Они вошли в его дом, когда уже хрипло и ретиво пели по всему селу петухи. В небольшом и некогда уютном помещении, – учительской квартире, – бывшем одновременно и кабинетом, и спальней, и гостиной, теперь всё было перевернуто вверх дном. Наталья Васильевна принялась наводить порядок. Разорванные и смятые ноты, книги с вырванными страницами, груды окурков по углам, на серой дырявой клеёнке были разбросаны зеленый лук, редиска, землистого цвета ломоть хлеба и соленый огурец. Отдельно стоял недопитый стакан чая… Кровать не застелена, постель без какого-либо белья…
– Господи, что же это у вас такое творится? Полный произвол. И заступиться некому?
– Кому я теперь нужен? – грустно и почти смиренно сказал он. – Талант мой умер раньше меня, такая незадача… Теперь я сам себе противен. Не обращай внимания на мои слова, теперь это пустой протест несостоявшегося философа курятника, и не более того… Я когда-то мечтал о том, чтобы все имели равные права, а они сделали всё, чтобы уравнять людей в бесправии… Чтобы бедному было стыдно за свою неизбежную бедность, а богатому страшно за невесть как нажитое богатство. И это называется демократией! – он снова с отвращением плюнул. – Слепая жестокость истории только на первый взгляд кажется такой слепой. Но присмотрись повнимательнее и увидишь, что все её жестокости хорошо продуманы и подогнаны друг под друга, как пазлы, и в такие вот эпохи совершаются вдруг чохом, все сразу.
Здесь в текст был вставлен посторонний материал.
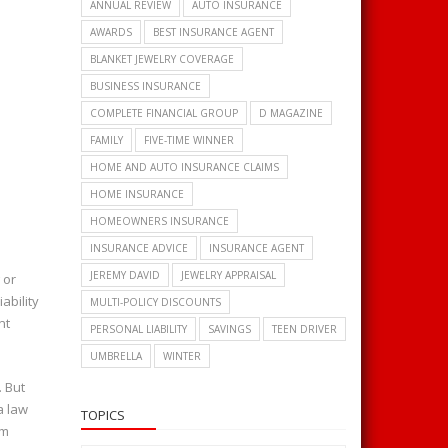
ANNUAL REVIEW
AUTO INSURANCE
AWARDS
BEST INSURANCE AGENT
BLANKET JEWELRY COVERAGE
BUSINESS INSURANCE
COMPLETE FINANCIAL GROUP
D MAGAZINE
FAMILY
FIVE-TIME WINNER
HOME AND AUTO INSURANCE CLAIMS
HOME INSURANCE
HOMEOWNERS INSURANCE
INSURANCE ADVICE
INSURANCE AGENT
JEREMY DAVID
JEWELRY APPRAISAL
 or
ability
MULTI-POLICY DISCOUNTS
nt
PERSONAL LIABILITY
SAVINGS
TEEN DRIVER
UMBRELLA
WINTER
. But
a law
TOPICS
im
Чтобы польза от них была максимальной. Вот в чем разница подлости прошлого и подлости нынешней. Эти яйцеголовые думают, что если оглушать народ непрекращающейся жестокостью, то он, сердешный, отупеет до такой степени, что никто потом и не вспомнит, что же именно было вначале. Ведь важен результат, а на результат они рассчитывают твердо… Да и придется ли вообще кому-либо что-либо объяснять? Всех прежних разными способами угробят, сведут с ума, запугают, оскотинят, а новые может и вовсе не захотят копаться в этой вонючей грязи прошлого… Решили вот народ поменять. Сталину тоже тогдашний народ не очень-то нравился, но он говорил: «Другого народа у нас нет, так что будем работать с тем, который есть». Нынешних такой подход не устраивает, да и что им – народ? Так, электорат какой-то… Одноразовый народец, который только и нужен со своим мнением аккурат к выборам, а потом про него и вовсе можно забыть, к следующим выборам другой электорат понадобится… Народ, у которого есть только одно право – быть попираемым. Просто жалкое вымирающее население… Нынешние – прогрессисты.